Written problem:
Switch "dist" to "distance" in everything from the line containing "pose: elev=201.3 azim=151.3" down to the end of the entries, and give only those lines with nothing else changed.
== Records to process
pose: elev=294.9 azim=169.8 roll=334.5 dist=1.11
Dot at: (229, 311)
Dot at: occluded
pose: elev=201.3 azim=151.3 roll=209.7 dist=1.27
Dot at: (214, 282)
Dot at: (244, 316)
====
Correct result:
pose: elev=201.3 azim=151.3 roll=209.7 distance=1.27
Dot at: (214, 282)
Dot at: (244, 316)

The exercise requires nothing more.